Ensuite, je dormis douze heures d’affilée.
***
Le lendemain, je pouvais à peine m’asseoir. J’eus mal au cul pendant presque une semaine. Chaque fois que je bougeais, que je me penchais, que je m’asseyais pour travailler, je me souvenais de cette nuit, de cette énorme bite qui m’ouvrait, des deux hommes qui m’utilisaient en même temps. Le plaisir était passé depuis longtemps, mais le souvenir restait là, insistant, refusant de me laisser oublier. Mateo riait quand il me voyait marcher lentement. Je lui lançais un coussin à la tête et j’allais dans la chambre regarder les vidéos, la main entre les jambes.
Trois semaines plus tard, je lui demandai de l’inviter à nouveau.

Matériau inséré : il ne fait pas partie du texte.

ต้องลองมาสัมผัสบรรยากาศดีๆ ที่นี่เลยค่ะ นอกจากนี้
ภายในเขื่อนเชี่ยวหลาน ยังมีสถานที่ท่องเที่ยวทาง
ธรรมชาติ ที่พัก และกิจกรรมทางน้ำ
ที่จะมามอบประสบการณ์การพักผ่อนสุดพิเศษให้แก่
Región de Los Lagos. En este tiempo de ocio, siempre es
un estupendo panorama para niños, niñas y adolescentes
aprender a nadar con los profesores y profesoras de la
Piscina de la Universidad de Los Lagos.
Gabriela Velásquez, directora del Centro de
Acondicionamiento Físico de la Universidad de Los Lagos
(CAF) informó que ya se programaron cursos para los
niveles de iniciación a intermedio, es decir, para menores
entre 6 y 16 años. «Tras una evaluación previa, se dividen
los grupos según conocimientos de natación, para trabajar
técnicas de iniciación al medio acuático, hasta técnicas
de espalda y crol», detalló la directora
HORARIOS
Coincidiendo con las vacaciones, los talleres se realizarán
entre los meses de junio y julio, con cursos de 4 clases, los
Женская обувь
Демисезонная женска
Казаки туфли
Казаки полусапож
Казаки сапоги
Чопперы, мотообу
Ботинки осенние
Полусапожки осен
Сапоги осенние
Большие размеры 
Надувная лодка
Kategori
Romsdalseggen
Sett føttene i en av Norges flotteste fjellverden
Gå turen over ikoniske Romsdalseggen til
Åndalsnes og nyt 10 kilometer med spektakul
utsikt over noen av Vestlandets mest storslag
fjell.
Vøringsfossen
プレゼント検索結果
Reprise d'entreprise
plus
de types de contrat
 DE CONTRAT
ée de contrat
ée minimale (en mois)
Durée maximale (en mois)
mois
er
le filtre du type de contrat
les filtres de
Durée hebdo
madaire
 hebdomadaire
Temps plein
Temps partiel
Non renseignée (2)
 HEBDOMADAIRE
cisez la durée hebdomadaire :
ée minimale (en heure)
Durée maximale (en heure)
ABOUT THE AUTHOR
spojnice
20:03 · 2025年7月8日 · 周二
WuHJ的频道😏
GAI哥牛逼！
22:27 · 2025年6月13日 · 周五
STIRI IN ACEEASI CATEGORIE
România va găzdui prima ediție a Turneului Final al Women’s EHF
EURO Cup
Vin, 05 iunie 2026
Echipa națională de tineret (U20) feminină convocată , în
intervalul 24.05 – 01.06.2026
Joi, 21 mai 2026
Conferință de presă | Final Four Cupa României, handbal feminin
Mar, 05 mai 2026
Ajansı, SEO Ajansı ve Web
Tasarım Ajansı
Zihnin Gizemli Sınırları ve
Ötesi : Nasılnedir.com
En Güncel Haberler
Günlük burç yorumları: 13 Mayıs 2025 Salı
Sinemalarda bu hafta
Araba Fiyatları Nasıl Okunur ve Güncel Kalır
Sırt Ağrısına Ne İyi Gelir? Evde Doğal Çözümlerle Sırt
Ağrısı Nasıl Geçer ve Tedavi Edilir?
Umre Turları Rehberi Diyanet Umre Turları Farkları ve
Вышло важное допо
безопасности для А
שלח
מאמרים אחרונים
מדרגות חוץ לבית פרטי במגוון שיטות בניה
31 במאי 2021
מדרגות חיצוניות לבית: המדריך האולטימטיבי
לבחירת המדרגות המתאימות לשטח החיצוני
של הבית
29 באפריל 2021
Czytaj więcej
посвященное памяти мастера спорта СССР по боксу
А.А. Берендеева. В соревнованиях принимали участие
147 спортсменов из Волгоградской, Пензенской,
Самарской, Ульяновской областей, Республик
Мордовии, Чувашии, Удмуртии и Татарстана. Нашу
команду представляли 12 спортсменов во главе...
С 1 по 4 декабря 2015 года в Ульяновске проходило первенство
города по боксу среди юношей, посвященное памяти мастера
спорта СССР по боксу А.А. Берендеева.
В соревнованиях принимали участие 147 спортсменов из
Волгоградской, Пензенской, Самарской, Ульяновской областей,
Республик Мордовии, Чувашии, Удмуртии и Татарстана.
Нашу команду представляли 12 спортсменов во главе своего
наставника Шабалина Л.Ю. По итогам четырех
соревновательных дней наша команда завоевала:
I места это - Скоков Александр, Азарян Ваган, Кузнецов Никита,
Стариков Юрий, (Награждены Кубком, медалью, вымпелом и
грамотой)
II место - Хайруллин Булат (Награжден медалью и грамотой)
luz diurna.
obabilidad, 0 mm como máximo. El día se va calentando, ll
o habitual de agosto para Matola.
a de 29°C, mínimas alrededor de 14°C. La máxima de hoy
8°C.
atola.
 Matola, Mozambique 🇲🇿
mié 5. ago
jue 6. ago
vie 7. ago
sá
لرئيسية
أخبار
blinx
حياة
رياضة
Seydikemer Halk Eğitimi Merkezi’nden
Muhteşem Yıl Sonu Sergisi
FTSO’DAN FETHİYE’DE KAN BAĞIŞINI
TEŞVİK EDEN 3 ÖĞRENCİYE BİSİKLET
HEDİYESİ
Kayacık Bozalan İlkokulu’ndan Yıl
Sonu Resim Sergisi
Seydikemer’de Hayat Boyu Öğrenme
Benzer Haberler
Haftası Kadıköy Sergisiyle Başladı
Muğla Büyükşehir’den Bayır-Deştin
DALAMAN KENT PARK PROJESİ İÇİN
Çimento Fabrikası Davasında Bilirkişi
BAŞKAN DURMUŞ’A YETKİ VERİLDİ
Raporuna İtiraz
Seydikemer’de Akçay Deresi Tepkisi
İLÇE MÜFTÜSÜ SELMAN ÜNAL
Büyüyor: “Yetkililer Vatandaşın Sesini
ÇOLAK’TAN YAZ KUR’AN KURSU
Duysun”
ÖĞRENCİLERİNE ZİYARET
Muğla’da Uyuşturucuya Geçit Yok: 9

Cette fois, je lui dis de ne pas m’attendre avec autant de calme que la fois précédente. Cette fois, je voulais que ce soit lui qui me tienne, qui me marque, qui me dise comment et quand. Ce serait moi qui m’humilierais devant eux deux. J’étais prête pour quelque chose que ni Mateo ni moi n’avions jamais essayé.
Mateo me regarda dans les yeux, très sérieux, et me demanda si j’étais sûre.
— Je suis sûre, lui répondis-je.
Alors il sourit, leva le téléphone et composa le numéro.